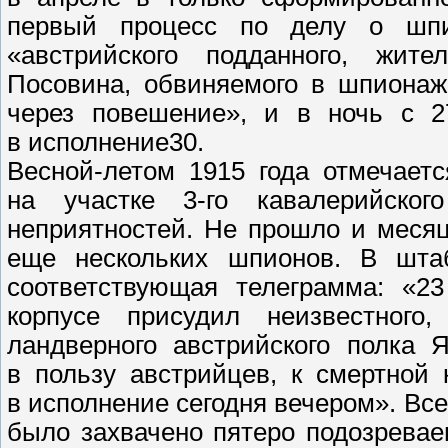
первый процесс по делу о шпио
«австрийского подданного, жи
Посовина, обвиняемого в шпионаж
через повешение», и в ночь с 2
в исполнение30.
Весной-летом 1915 года отмечает
на участке 3-го кавалерийског
неприятностей. Не прошло и месяц
еще нескольких шпионов. В шта
соответствующая телеграмма: «2
корпусе присудил неизвестного
ландверного австрийского полка 
в пользу австрийцев, к смертной 
в исполнение сегодня вечером». Все
было захвачено пятеро подозрева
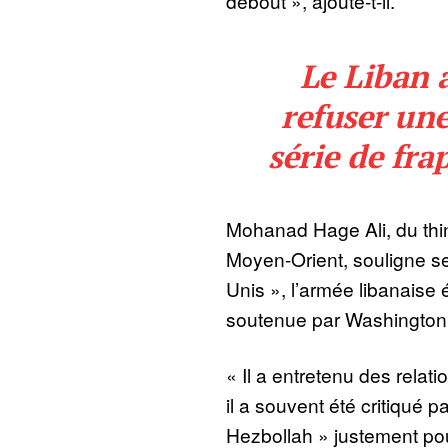
debout », ajoute-t-il.
Le Liban a
refuser une
série de fra
Mohanad Hage Ali, du thi
Moyen-Orient, souligne se
Unis », l’armée libanaise 
soutenue par Washington
« Il a entretenu des relat
il a souvent été critiqué p
Hezbollah » justement po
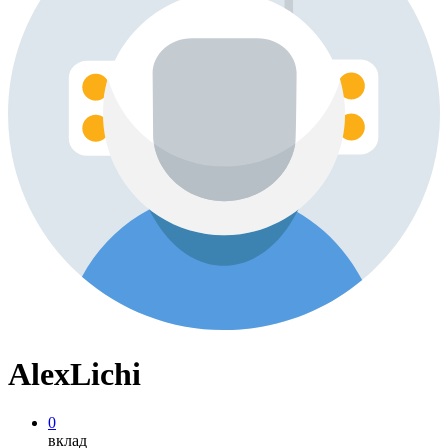
AlexLichi
0
вклад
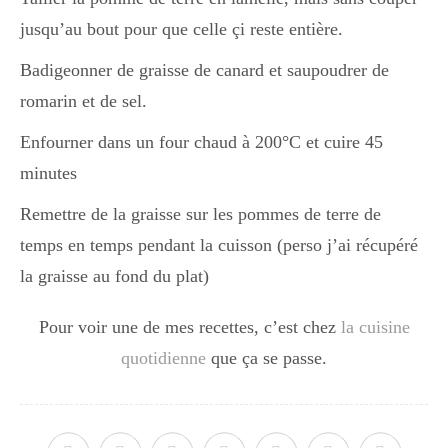
jusqu’au bout pour que celle çi reste entière.
Badigeonner de graisse de canard et saupoudrer de
romarin et de sel.
Enfourner dans un four chaud à 200°C et cuire 45
minutes
Remettre de la graisse sur les pommes de terre de
temps en temps pendant la cuisson (perso j’ai récupéré
la graisse au fond du plat)
Pour voir une de mes recettes, c’est chez
la cuisine
quotidienne
que ça se passe.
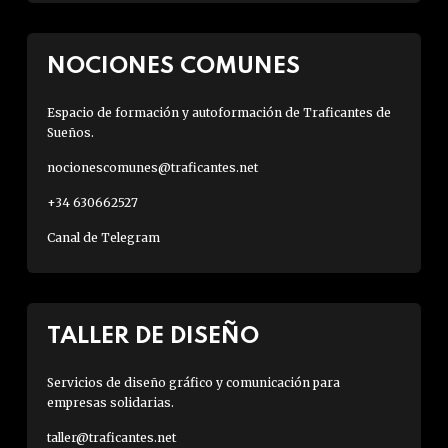
NOCIONES COMUNES
Espacio de formación y autoformación de Traficantes de
Sueños.
nocionescomunes@traficantes.net
+34 630662527
Canal de Telegram
TALLER DE DISEÑO
Servicios de diseño gráfico y comunicación para
empresas solidarias.
taller@traficantes.net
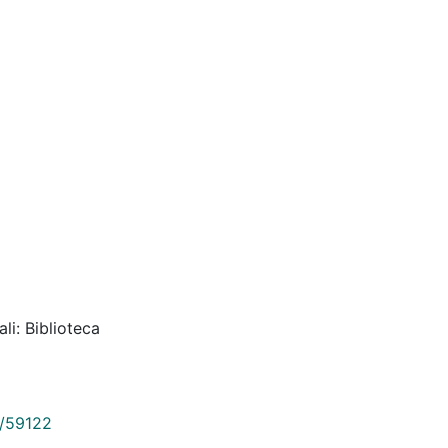
li: Biblioteca
9/59122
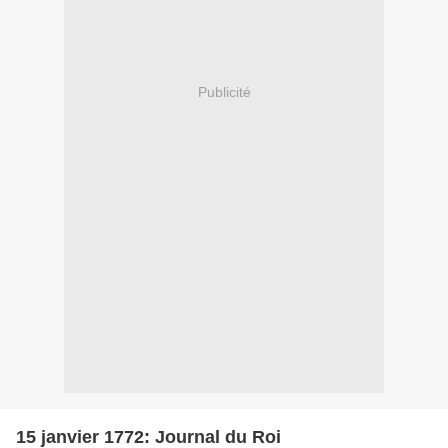
Publicité
15 janvier 1772: Journal du Roi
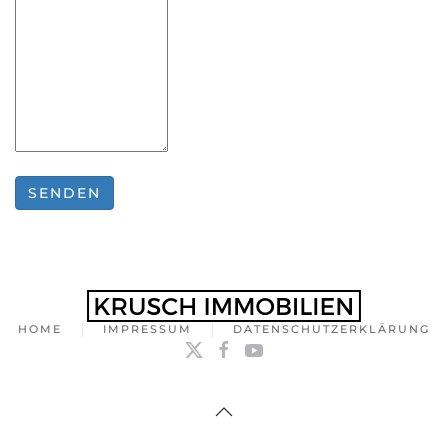
HOME
IMPRESSUM
DATENSCHUTZERKLÄRUNG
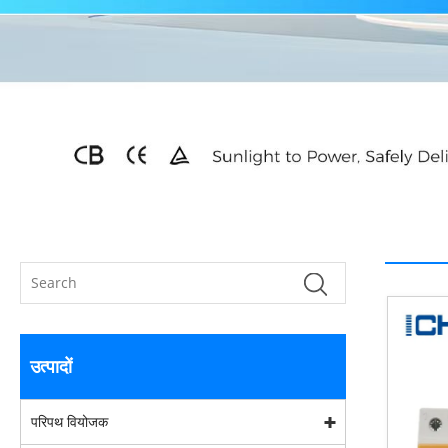
उत्पादों
परिपथ वियोजक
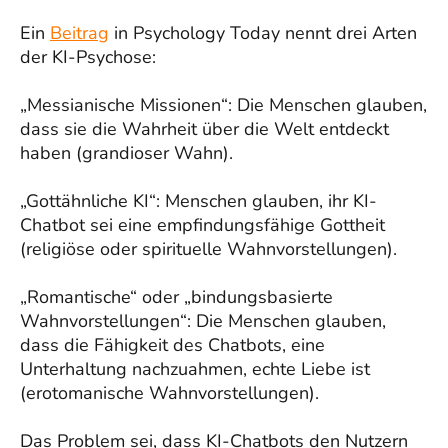
Ein
Beitrag
in Psychology Today nennt drei Arten
der KI-Psychose:
„Messianische Missionen“: Die Menschen glauben,
dass sie die Wahrheit über die Welt entdeckt
haben (grandioser Wahn).
„Gottähnliche KI“: Menschen glauben, ihr KI-
Chatbot sei eine empfindungsfähige Gottheit
(religiöse oder spirituelle Wahnvorstellungen).
„Romantische“ oder „bindungsbasierte
Wahnvorstellungen“: Die Menschen glauben,
dass die Fähigkeit des Chatbots, eine
Unterhaltung nachzuahmen, echte Liebe ist
(erotomanische Wahnvorstellungen).
Das Problem sei, dass KI-Chatbots den Nutzern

══════

Copy the text lines from all the rows above verbatim, in their original order. Omit the pictures from the output.

→ **YOUR RESPONSE**:
первый процесс по делу о шпио
«австрийского подданного, жи
Посовина, обвиняемого в шпионаж
через повешение», и в ночь с 2
в исполнение30.
Весной-летом 1915 года отмечает
на участке 3-го кавалерийског
неприятностей. Не прошло и месяц
еще нескольких шпионов. В шта
соответствующая телеграмма: «2
корпусе присудил неизвестного
ландверного австрийского полка 
в пользу австрийцев, к смертной 
в исполнение сегодня вечером». Все
было захвачено пятеро подозрева
debout », ajoute-t-il.
Le Liban a
refuser une
série de fra
Mohanad Hage Ali, du thi
Moyen-Orient, souligne se
Unis », l’armée libanaise 
soutenue par Washington
« Il a entretenu des relat
il a souvent été critiqué p
Hezbollah » justement po
AlexLichi
0
вклад
jusqu’au bout pour que celle çi reste entière.
Badigeonner de graisse de canard et saupoudrer de
romarin et de sel.
Enfourner dans un four chaud à 200°C et cuire 45
minutes
Remettre de la graisse sur les pommes de terre de
temps en temps pendant la cuisson (perso j’ai récupéré
la graisse au fond du plat)
Pour voir une de mes recettes, c’est chez
la cuisine
quotidienne
que ça se passe.
NOCIONES COMUNES
Espacio de formación y autoformación de Traficantes de
Sueños.
nocionescomunes@traficantes.net
+34 630662527
Canal de Telegram
TALLER DE DISEÑO
Servicios de diseño gráfico y comunicación para
empresas solidarias.
taller@traficantes.net
li: Biblioteca
9/59122
Publicité
15 janvier 1772: Journal du Roi
HOME
IMPRESSUM
DATENSCHUTZERKLÄRUNG
उत्पादों
परिपथ वियोजक
Ein
Beitrag
in Psychology Today nennt drei Arten
der KI-Psychose:
„Messianische Missionen“: Die Menschen glauben,
dass sie die Wahrheit über die Welt entdeckt
haben (grandioser Wahn).
„Gottähnliche KI“: Menschen glauben, ihr KI-
Chatbot sei eine empfindungsfähige Gottheit
(religiöse oder spirituelle Wahnvorstellungen).
„Romantische“ oder „bindungsbasierte
Wahnvorstellungen“: Die Menschen glauben,
dass die Fähigkeit des Chatbots, eine
Unterhaltung nachzuahmen, echte Liebe ist
(erotomanische Wahnvorstellungen).
Das Problem sei, dass KI-Chatbots den Nutzern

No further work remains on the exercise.